All or Nothing? Wine and Justice
I am struck by the way in which reasonably functional but non-static systems are cast in discourse as"death struggles" between components of the system which could, in fact, coexist perfectly well if they stopped to think just a bit. Politics is like that. So is wine, as a new documentary has brought to the fore contrasts between 'artisanal' and 'global' winemaking. One thing which is distinctly lacking in the movie, at least as reviewed here, is the issue of consumption. Yes, that would complicate things, but since you're talking about markets, particularly markets for a food product, it seems like a bit of a hole. It is silly, it seems to me, to talk about production principles if you don't have a clear idea what the actual final product is supposed to achieve. The approach of the movie seems tautologically circular: artisanal, small-scale winemaking is better because it is artisanal and small-scale. Of course, the other side of the debate is at least as illogical, but that's an exercise for the reader.

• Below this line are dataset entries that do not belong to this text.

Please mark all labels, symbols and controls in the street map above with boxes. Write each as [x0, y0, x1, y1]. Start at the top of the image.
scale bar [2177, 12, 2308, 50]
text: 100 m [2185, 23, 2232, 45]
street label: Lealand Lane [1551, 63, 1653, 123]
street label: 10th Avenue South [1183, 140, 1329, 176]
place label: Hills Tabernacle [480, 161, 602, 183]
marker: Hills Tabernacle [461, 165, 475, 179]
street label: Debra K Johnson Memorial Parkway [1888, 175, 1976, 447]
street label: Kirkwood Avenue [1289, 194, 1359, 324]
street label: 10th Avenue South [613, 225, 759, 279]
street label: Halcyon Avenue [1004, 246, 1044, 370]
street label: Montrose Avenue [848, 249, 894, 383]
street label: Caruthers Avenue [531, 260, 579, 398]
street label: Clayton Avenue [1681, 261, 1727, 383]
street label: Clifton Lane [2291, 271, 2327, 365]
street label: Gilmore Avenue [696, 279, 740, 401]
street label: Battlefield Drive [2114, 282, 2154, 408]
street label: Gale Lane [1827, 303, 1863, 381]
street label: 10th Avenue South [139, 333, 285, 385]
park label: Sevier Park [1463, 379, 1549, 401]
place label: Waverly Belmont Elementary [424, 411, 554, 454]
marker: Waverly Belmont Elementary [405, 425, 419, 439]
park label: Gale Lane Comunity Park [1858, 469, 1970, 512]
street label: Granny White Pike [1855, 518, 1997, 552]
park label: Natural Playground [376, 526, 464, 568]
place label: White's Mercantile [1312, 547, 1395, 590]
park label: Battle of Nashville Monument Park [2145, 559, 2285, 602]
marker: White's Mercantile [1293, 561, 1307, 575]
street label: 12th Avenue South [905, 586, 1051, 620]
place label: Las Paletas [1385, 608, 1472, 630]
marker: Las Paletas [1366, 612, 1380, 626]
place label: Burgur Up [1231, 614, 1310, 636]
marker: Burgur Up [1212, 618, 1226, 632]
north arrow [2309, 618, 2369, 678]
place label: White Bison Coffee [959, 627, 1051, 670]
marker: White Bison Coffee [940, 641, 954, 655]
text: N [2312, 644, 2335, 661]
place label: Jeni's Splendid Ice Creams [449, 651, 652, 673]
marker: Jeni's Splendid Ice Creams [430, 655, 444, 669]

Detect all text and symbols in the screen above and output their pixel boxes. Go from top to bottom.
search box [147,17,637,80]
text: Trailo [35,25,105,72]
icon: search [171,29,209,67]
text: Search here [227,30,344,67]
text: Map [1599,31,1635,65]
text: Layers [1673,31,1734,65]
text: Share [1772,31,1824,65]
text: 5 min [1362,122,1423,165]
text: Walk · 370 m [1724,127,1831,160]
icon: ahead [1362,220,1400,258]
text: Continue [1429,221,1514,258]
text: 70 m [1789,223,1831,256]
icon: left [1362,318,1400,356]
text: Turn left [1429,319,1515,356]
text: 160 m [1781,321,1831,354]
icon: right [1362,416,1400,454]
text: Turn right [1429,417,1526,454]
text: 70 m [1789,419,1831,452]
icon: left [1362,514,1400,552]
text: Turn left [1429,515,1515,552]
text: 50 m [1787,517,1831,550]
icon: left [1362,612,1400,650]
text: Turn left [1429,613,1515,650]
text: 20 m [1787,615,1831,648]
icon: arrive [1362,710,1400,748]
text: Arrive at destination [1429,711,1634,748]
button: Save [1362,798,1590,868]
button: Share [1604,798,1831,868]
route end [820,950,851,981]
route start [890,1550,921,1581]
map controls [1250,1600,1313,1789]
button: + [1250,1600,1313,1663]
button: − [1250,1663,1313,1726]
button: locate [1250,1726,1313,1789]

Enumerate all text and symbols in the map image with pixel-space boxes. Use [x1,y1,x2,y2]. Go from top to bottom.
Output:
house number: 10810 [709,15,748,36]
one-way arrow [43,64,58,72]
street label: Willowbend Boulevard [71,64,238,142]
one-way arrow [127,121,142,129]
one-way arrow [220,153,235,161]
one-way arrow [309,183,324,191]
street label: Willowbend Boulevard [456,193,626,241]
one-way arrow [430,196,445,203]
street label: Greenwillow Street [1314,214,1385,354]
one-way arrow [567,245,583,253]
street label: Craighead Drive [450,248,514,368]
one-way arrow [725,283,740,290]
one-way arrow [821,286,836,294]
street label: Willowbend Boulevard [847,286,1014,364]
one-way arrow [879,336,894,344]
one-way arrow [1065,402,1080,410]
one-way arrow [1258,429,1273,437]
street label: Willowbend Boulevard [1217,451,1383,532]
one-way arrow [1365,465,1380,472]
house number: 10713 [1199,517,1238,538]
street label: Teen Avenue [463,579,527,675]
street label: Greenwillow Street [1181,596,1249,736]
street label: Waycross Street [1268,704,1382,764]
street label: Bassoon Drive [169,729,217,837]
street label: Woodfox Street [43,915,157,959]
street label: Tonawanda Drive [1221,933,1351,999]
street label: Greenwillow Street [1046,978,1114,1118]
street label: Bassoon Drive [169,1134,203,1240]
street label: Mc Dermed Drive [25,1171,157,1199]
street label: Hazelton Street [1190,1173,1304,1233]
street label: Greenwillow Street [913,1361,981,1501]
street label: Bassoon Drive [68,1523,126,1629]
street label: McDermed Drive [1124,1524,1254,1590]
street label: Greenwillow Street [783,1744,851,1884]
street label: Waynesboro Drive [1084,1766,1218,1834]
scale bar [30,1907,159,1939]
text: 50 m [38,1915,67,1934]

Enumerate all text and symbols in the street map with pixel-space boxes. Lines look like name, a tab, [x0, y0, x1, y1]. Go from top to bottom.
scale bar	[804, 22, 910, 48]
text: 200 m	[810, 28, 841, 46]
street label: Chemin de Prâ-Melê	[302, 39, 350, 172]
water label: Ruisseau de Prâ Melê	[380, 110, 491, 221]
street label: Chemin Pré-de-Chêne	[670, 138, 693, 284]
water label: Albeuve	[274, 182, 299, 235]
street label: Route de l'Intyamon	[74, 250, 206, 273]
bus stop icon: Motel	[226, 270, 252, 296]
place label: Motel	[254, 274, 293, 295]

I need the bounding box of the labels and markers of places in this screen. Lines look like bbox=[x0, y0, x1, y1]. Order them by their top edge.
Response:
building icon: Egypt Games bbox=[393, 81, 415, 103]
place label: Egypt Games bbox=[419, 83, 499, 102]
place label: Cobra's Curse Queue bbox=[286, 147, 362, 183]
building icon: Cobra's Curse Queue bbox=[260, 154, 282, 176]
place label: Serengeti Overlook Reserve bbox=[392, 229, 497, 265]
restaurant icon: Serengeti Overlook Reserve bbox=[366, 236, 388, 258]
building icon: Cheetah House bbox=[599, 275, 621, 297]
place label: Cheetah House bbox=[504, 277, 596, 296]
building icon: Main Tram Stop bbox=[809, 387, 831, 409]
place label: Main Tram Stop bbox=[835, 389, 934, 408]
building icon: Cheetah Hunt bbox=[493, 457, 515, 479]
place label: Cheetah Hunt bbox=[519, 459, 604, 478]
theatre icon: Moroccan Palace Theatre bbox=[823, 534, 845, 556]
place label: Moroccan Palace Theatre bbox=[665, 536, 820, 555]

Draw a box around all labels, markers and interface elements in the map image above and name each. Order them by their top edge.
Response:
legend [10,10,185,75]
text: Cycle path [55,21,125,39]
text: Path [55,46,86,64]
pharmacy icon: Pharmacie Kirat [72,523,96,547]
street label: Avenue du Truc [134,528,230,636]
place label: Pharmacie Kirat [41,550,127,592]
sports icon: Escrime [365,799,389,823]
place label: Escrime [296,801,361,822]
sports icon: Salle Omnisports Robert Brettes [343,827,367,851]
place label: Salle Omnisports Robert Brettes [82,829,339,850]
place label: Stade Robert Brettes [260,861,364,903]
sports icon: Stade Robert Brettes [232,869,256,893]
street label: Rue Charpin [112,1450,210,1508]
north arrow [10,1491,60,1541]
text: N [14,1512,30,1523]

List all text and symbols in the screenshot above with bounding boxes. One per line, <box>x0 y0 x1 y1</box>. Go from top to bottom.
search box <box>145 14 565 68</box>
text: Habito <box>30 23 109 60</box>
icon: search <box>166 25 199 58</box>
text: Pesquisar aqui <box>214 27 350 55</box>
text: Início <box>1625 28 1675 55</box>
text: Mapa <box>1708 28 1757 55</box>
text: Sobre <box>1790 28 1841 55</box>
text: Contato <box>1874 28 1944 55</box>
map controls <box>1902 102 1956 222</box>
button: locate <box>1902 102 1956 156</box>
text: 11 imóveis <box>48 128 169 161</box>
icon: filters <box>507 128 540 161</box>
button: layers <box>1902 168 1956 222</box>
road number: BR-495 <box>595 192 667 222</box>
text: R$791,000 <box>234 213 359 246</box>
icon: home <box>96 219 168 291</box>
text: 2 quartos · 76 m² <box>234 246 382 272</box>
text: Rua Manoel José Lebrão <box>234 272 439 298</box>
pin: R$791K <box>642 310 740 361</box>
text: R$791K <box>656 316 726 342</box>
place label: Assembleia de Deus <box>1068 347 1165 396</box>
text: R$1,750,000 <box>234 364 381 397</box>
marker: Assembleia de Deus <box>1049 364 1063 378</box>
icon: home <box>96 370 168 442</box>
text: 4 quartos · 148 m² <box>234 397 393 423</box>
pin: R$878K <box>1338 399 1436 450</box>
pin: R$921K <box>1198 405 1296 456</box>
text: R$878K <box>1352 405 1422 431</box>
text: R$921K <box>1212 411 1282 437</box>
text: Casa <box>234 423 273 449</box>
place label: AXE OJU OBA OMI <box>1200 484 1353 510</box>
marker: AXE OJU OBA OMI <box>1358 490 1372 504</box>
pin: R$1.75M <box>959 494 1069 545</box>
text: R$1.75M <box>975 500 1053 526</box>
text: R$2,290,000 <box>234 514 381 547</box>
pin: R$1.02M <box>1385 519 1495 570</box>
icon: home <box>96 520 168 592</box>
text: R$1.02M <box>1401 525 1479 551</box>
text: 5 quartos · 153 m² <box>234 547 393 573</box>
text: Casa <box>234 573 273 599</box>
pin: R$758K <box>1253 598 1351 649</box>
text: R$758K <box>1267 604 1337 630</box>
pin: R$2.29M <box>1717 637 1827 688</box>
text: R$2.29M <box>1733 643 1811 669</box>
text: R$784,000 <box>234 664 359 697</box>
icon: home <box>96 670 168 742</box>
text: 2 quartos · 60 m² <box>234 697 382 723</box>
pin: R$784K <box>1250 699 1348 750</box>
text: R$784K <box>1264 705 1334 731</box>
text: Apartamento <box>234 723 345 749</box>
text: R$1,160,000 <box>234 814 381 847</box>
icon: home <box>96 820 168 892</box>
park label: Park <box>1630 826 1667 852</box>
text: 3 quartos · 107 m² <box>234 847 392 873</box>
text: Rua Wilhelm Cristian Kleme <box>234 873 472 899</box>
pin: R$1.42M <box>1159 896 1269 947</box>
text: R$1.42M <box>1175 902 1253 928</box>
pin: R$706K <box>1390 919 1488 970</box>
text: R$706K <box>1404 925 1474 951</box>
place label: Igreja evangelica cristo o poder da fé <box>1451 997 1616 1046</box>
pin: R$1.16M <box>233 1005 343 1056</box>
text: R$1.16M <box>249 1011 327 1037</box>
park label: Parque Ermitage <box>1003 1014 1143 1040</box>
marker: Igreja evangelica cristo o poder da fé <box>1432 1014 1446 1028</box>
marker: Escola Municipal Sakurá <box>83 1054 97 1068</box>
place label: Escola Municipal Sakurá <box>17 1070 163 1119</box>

I am also struck at the contortions people will go through to fix something, but without actually admitting that something is wrong or bearing the consequences of the fix themselves. Corporate consultants are like that. So is Supreme Court Reform [via the law.com ad at Volokh Conspiracy], at least this version thereof. These folks want to switch Supreme Court tenure to an eighteen year term -- this has the advantage of being both the current average for tenure and allows for replacing one judge every two years -- after which appointees would devolve back to Appeal Circuit duties. This would give all presidents a fair shot at naming people to the court (which seems reasonable) but keep Justices from overstaying their usefulness (which is highly questionable). Of course, to be fair to the current seat-holders, this won't kick in until they leave (how you get them to leave at two-year intervals escapes me), whether or not their usefulness has been overstayed. It could be interesting, having a discussion which matters about the Supreme Court on a biannual basis instead of the crapshoot we've got now. Would it depoliticize the process by routinizing it, or would it draw it more firmly into the partisan fray by making it an issue every Congressional term? This particular proposal probably won't make much of a splash before it sinks (they can't even figure out if a consitutional amendment would be necessary), but the proponents have a whole campaign of discussions and scholarship planned, so expect to be hearing about it for a while. But remember, you heard it hear first (unless you didn't, of course).